**Assigned task:** Which lines in the material below contain the string "Chambre"? Find each one and copy it out, counting only matches with the same uppercase and lowercase letters.

Records for this task Block Start

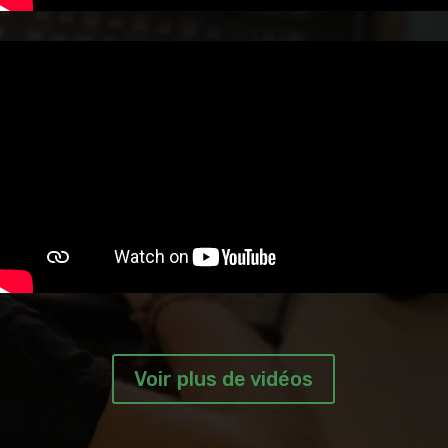
Voir plus de vidéos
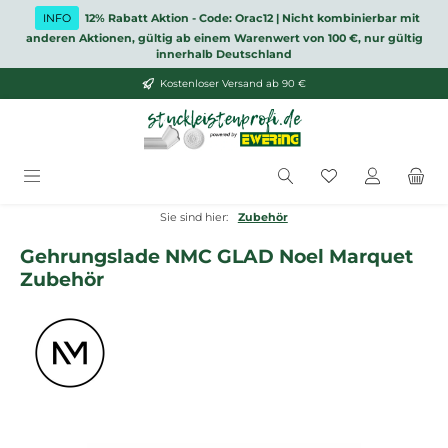
Zum Hauptinhalt springen
INFO
12% Rabatt Aktion - Code: Orac12 | Nicht kombinierbar mit
anderen Aktionen, gültig ab einem Warenwert von 100 €, nur gültig
innerhalb Deutschland
Kostenloser Versand ab 90 €
Du hast 0 Produ
Sie sind hier:
Zubehör
Gehrungslade NMC GLAD Noel Marquet
Zubehör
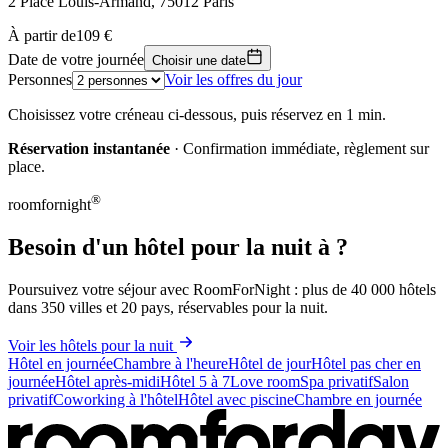
2 Place Louis-Armand, 75012 Paris
Leaflet
|
© OpenStreetMap, © CARTO
À partir de
109 €
109 €
+
Date de votre journée
Choisir une date
Personnes
Voir les offres du jour
−
Choisissez votre créneau ci-dessous, puis réservez en 1 min.
Réservation instantanée
· Confirmation immédiate, règlement sur
place.
®
roomfornight
Besoin d'un hôtel pour la nuit à ?
Poursuivez votre séjour avec RoomForNight : plus de 40 000 hôtels
dans 350 villes et 20 pays, réservables pour la nuit.
Voir les hôtels pour la nuit
Hôtel en journée
Chambre à l'heure
Hôtel de jour
Hôtel pas cher en
journée
Hôtel après-midi
Hôtel 5 à 7
Love room
Spa privatif
Salon
privatif
Coworking à l'hôtel
Hôtel avec piscine
Chambre en journée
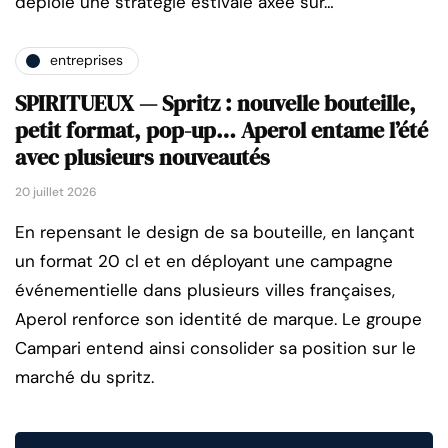
déploie une stratégie estivale axée sur…
entreprises
SPIRITUEUX — Spritz : nouvelle bouteille,
petit format, pop-up… Aperol entame l’été
avec plusieurs nouveautés
20 juillet 2026
En repensant le design de sa bouteille, en lançant
un format 20 cl et en déployant une campagne
événementielle dans plusieurs villes françaises,
Aperol renforce son identité de marque. Le groupe
Campari entend ainsi consolider sa position sur le
marché du spritz.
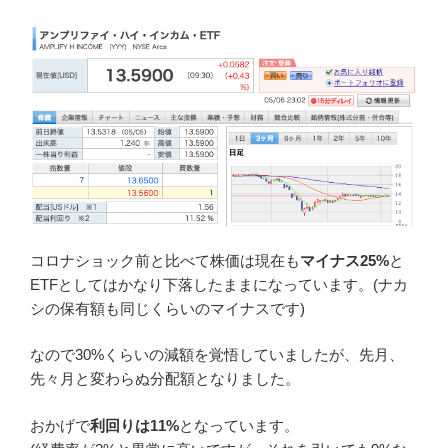
コロナショック前と比べて株価は現在も
マイナス25%
と
ETFとしてはかなり下落したままになっています。(ナカ
シの保有額も同じくらいのマイナスです)
なので30%くらいの減額を覚悟していましたが、先月、
先々月と変わらぬ分配額となりました。
おかげで
利回りは11%
となっています。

Records for this task Block End

**Answer for this exercise:**
Chambre à l'heure
Chambre en journée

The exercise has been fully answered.